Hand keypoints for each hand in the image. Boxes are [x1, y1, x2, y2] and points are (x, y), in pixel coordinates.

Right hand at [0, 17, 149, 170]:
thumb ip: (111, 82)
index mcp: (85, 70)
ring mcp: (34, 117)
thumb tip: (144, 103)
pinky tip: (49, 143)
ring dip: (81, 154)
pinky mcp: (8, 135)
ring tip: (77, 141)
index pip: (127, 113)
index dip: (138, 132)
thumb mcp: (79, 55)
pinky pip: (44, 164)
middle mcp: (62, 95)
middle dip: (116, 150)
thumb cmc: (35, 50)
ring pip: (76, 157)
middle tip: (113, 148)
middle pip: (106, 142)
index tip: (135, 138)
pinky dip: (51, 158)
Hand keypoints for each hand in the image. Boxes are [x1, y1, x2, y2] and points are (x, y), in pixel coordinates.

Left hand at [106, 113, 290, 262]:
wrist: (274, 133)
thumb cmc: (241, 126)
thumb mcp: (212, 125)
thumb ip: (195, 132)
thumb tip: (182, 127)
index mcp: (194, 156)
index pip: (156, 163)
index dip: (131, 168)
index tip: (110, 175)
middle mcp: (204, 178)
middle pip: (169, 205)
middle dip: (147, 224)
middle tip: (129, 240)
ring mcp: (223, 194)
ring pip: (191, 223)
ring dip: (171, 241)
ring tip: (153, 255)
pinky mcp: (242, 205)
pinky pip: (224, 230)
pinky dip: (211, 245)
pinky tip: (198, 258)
▬▬▬▬▬▬
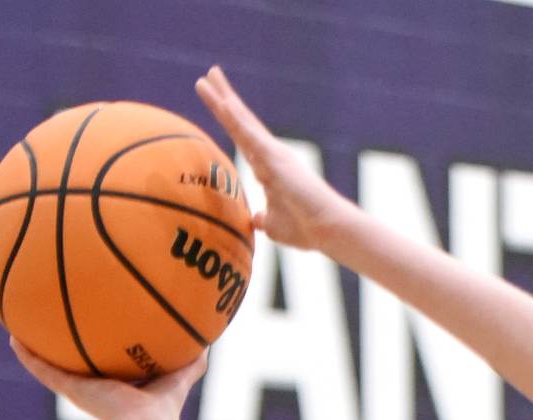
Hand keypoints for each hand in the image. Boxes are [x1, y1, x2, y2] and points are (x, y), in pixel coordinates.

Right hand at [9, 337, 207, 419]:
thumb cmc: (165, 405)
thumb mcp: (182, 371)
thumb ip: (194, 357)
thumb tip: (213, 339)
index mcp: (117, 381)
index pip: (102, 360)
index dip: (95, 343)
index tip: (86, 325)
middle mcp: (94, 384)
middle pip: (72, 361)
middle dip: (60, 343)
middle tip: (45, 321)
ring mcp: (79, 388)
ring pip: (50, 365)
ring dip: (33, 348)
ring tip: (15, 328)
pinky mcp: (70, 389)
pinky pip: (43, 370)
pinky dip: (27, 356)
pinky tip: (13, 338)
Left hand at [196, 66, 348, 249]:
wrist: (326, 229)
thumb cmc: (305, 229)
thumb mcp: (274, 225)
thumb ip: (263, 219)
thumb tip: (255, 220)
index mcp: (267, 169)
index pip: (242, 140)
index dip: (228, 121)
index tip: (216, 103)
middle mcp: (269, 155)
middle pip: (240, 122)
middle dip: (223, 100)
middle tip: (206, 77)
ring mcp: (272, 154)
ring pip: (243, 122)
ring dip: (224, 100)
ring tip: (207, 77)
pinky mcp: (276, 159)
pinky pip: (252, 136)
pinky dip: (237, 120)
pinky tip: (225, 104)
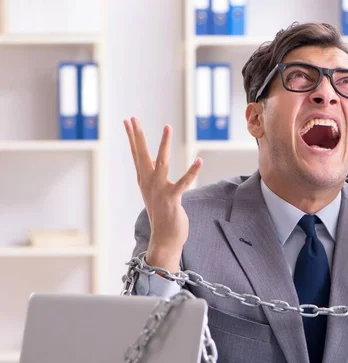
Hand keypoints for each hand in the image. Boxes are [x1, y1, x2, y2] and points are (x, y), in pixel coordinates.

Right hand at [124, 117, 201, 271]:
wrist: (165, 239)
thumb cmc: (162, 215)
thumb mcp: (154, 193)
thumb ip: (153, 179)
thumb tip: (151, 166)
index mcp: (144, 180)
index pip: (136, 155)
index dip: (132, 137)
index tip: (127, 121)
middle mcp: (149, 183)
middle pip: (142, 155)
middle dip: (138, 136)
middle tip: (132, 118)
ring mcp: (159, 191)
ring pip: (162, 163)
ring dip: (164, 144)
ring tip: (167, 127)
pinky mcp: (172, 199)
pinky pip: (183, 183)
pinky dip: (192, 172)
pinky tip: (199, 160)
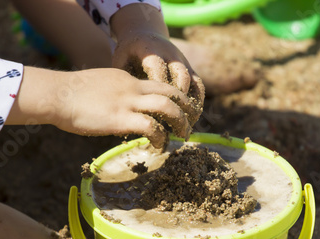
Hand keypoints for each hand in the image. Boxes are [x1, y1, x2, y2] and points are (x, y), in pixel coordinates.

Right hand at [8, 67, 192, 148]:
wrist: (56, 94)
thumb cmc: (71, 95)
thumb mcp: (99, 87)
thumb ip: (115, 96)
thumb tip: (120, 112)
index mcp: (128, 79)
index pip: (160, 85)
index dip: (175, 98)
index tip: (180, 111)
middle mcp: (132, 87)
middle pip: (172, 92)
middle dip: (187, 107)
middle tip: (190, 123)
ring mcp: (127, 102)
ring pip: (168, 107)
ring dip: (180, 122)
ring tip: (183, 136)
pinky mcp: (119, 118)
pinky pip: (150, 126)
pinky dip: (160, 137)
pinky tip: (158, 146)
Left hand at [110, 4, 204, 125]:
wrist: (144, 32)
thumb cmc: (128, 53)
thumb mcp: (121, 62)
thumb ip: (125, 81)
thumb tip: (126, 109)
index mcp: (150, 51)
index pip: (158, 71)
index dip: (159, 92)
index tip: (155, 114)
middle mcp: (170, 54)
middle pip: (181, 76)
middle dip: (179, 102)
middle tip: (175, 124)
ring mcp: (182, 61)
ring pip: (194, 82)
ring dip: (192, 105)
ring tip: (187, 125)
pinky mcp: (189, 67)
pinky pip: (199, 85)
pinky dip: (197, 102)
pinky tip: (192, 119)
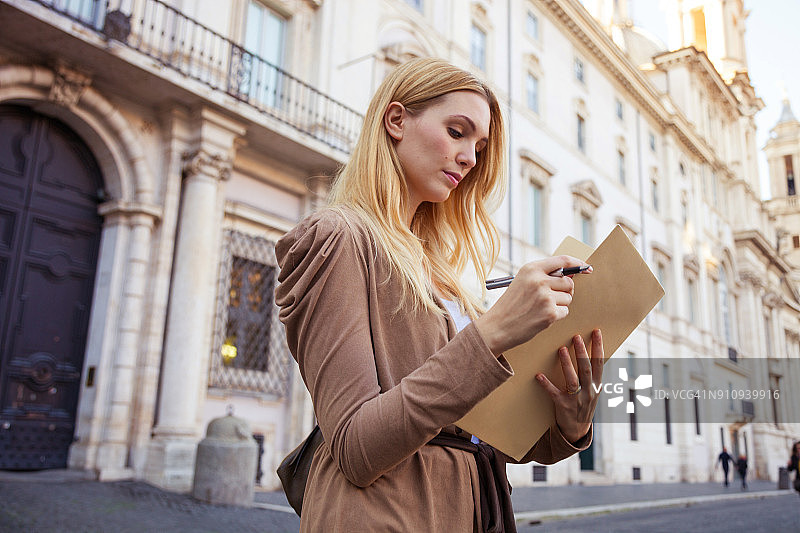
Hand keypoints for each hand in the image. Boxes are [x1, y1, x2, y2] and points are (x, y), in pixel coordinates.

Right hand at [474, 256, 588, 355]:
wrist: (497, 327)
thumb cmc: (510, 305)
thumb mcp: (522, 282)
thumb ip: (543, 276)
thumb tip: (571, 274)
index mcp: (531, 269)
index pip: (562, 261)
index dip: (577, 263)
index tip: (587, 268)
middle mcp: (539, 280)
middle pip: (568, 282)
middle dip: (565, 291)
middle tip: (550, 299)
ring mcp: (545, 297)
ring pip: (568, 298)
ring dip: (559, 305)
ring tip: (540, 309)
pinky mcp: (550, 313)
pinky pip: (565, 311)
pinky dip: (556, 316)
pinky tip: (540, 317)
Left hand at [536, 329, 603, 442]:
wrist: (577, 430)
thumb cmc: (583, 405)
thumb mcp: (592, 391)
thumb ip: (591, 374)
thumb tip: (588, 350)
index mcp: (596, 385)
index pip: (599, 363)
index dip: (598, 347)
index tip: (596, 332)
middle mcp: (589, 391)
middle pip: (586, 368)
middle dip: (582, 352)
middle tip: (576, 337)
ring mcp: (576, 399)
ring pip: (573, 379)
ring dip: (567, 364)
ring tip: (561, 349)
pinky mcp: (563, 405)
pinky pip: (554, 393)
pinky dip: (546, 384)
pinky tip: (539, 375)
▬▬▬▬▬▬
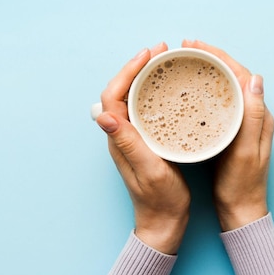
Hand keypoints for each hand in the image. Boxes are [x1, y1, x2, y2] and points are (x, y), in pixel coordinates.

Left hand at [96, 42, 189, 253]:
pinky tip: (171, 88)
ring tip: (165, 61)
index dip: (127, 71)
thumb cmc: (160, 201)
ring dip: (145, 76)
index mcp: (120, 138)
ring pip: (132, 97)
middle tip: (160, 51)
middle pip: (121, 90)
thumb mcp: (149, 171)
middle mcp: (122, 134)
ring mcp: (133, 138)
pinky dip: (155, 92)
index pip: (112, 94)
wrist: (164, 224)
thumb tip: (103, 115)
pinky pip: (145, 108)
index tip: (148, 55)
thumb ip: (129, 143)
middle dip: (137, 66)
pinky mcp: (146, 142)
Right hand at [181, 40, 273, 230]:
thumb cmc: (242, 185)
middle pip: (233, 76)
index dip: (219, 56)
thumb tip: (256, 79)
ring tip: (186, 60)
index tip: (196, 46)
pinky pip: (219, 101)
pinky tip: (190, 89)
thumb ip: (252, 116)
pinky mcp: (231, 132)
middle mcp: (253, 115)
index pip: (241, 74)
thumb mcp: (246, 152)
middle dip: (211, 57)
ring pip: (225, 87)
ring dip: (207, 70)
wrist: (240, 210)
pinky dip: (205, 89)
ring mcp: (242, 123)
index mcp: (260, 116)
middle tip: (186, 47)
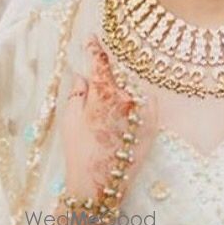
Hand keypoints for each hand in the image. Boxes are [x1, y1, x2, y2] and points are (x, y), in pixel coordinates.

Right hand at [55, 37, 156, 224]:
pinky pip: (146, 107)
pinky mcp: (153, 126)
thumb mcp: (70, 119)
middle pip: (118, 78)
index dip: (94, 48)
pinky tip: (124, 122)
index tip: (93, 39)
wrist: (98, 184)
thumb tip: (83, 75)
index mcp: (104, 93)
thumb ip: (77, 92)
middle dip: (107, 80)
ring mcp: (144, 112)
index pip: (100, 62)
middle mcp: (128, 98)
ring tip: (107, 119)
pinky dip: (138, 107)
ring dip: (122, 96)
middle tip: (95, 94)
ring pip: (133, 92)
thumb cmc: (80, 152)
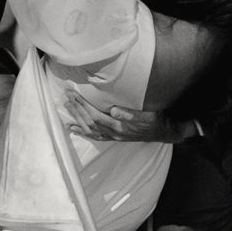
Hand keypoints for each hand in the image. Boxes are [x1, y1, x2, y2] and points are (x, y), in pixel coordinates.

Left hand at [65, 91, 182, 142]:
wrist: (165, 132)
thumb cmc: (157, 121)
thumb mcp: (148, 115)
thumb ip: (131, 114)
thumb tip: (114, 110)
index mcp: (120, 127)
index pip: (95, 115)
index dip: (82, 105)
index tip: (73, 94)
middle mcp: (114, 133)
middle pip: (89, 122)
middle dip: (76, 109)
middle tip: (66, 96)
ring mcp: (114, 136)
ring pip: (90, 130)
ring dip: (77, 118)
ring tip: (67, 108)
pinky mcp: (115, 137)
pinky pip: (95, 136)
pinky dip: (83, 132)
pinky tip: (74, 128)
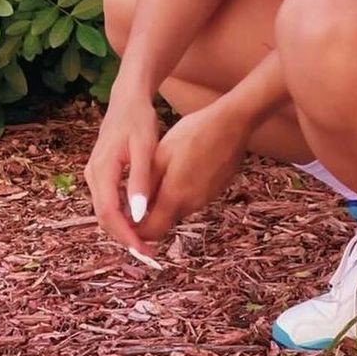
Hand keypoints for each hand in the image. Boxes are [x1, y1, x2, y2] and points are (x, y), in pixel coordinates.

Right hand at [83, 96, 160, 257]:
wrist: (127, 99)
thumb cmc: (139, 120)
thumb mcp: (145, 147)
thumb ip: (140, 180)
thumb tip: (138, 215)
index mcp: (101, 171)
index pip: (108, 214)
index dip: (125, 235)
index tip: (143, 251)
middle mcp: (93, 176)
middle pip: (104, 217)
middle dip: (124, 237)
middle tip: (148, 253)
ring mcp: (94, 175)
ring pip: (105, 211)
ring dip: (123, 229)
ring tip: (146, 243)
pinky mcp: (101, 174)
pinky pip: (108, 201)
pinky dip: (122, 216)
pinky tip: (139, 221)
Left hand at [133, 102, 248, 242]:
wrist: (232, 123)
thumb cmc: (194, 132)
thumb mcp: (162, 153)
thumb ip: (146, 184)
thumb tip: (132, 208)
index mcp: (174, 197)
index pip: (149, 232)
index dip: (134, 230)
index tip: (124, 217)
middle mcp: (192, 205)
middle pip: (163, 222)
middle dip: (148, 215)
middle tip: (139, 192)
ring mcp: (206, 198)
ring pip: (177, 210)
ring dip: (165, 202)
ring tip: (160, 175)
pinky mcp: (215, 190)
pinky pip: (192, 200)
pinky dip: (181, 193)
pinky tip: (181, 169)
▬▬▬▬▬▬
Please return the material above only from the line that holds "thumb mcp: (121, 62)" through the line that holds "pinky tip: (539, 375)", exactly as it stands, ends included and pictures omitted.

thumb mcp: (121, 62)
thumb ip: (125, 81)
thumb tip: (126, 109)
index mcp: (150, 51)
index pip: (158, 71)
index dip: (159, 92)
index tip: (155, 114)
middle mcp: (170, 54)
middle pip: (181, 76)
middle dip: (179, 102)
middle tip: (175, 124)
ring mcp: (182, 61)
ring pip: (194, 82)
ring dip: (192, 105)
ring tip: (187, 125)
pinky mcp: (189, 67)
pinky pip: (199, 85)
pinky dip: (197, 102)
pinky tip: (192, 119)
Hand keypoints for each hand in the image. Boxes are [x1, y1, x2, y2] and points are (x, y), in pixel coordinates.

Right hand at [474, 256, 588, 355]:
wrist: (497, 327)
thumb cmc: (510, 305)
thumb mcp: (522, 282)
thumb ip: (543, 276)
thumb tip: (571, 274)
index mcp: (531, 269)
index pip: (562, 261)
index dip: (577, 263)
index tip: (587, 268)
middle mcp: (539, 280)
middle pip: (568, 282)
middle dip: (565, 291)
middle tip: (550, 299)
ring mcp: (545, 297)
ring pip: (568, 298)
ring dip: (559, 305)
ring tip: (540, 309)
pinky mcp: (550, 313)
pinky pip: (565, 311)
pinky dip: (556, 316)
pinky tip: (540, 317)
Left hand at [536, 329, 603, 442]:
wrist: (577, 430)
thumb cmc: (583, 405)
thumb mcp: (592, 391)
thumb ip: (591, 374)
thumb tip: (588, 350)
index mcp: (596, 385)
index pip: (599, 363)
index dip: (598, 347)
index tip: (596, 332)
middle mcp: (589, 391)
middle pip: (586, 368)
middle dip: (582, 352)
middle tip: (576, 337)
ring mcp: (576, 399)
ring pip: (573, 379)
ring dip: (567, 364)
ring tip: (561, 349)
pinky mcp: (563, 405)
pinky pip: (554, 393)
pinky dip: (546, 384)
pinky tip: (539, 375)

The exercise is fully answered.